Considerando que a propriedade sobre imóveis constitui um direito fundamental consagrado na Constituição da República de Angola, reconhecido a todos os cidadãos, devendo, para o efeito, o Estado promover as acções necessárias com vista à criação de um ambiente regular para a materialização do mesmo;
Tendo em conta que os valores actuais das taxas cobradas pelos órgãos, organismos e serviços do Ministério da Justiça e dos Direitos Humanos constitui uma das maiores vicissitudes registadas no processo de registo da propriedade, o que tem contribuído para que uma boa franja de cidadãos fiquem privados de possuir documentos que os identifique como titulares de direitos reais sobre imóveis;
Havendo a necessidade de actualizar os limites máximos das taxas dos actos inerentes à constituição e transmissão, pela primeira vez, de direitos sobre imóveis do Estado para os particulares e para as empresas constantes das tabelas em anexo ao Decreto Presidencial n.° 301/19, de 16 de Outubro, de modo a facilitar e estimular os cidadãos ao recurso ao registo predial;
Em conformidade com os poderes delegados pelo Presidente da República, nos termos do artigo 137.° da Constituição da República de Angola, e das disposições combinadas dos n.º 1 e 3 do Despacho Presidencial n.° 289/17, de 13 de Outubro sobre a Delegação de Poderes aos Ministros de Estado e Ministros, conjugados com o artigo 6.º do Decreto Presidencial n.º 301/19, de 16 de Outubro, determina-se o seguinte:
O presente Decreto Executivo Conjunto actualiza o valor das taxas dos actos inerentes à constituição e transmissão, pela primeira vez, de direitos sobre imóveis do Estado para os particulares e para as empresas constantes das tabelas em anexo ao Decreto Presidencial n.° 301/19, de 16 de Outubro.

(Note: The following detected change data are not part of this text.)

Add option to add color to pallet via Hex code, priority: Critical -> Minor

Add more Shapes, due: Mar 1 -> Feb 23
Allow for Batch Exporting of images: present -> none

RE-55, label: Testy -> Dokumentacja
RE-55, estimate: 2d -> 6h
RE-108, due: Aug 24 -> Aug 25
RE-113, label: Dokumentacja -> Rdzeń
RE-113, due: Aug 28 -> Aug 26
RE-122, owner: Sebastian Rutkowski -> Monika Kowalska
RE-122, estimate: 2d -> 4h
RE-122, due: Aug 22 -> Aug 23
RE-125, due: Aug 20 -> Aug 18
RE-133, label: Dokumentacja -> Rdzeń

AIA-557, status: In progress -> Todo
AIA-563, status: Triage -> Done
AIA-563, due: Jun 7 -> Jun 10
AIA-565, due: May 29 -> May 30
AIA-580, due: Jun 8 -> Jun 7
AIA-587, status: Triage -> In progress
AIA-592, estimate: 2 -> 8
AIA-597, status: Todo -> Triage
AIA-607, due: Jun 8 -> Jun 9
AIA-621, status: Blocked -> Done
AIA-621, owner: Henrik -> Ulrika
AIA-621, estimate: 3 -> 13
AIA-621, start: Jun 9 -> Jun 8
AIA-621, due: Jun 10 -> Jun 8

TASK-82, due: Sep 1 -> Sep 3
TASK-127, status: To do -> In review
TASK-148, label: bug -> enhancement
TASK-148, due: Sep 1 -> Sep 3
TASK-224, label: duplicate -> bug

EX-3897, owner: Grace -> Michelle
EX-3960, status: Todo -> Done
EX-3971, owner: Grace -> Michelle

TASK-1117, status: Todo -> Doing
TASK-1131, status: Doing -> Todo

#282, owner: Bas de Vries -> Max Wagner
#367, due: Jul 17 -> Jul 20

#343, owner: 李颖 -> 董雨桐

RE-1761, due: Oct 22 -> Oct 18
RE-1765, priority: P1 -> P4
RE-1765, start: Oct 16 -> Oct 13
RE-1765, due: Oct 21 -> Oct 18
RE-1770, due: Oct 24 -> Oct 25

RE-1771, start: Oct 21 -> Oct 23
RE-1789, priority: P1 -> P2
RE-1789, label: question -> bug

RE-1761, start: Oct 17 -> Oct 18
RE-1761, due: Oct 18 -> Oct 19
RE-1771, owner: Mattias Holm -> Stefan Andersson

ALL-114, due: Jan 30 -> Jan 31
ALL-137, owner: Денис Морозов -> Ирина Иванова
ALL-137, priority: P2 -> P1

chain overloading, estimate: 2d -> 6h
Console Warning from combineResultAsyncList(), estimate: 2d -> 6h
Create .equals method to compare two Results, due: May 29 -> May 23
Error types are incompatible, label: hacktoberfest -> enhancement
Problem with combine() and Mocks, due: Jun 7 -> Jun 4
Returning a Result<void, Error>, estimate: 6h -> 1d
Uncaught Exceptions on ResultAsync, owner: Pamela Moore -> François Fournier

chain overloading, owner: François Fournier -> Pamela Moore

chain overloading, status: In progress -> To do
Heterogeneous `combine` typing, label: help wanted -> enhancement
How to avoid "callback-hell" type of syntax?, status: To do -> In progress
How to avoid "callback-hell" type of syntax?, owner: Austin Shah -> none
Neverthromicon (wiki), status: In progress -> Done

As dúvidas e omissões resultantes da interpretação e aplicação do presente Decreto Executivo Conjunto são resolvidas pelos Ministros das Finanças e da Justiça e dos Direitos Humanos.
O presente Decreto Executivo Conjunto entra em vigor na data da sua publicação.
Publique-se.
Luanda, aos 4 de Março de 2021.
A Ministra das Finanças, Vera Daves de Sousa.
O Ministro da Justiça e dos Direitos Humanos, Francisco Manuel Monteiro de Queiroz.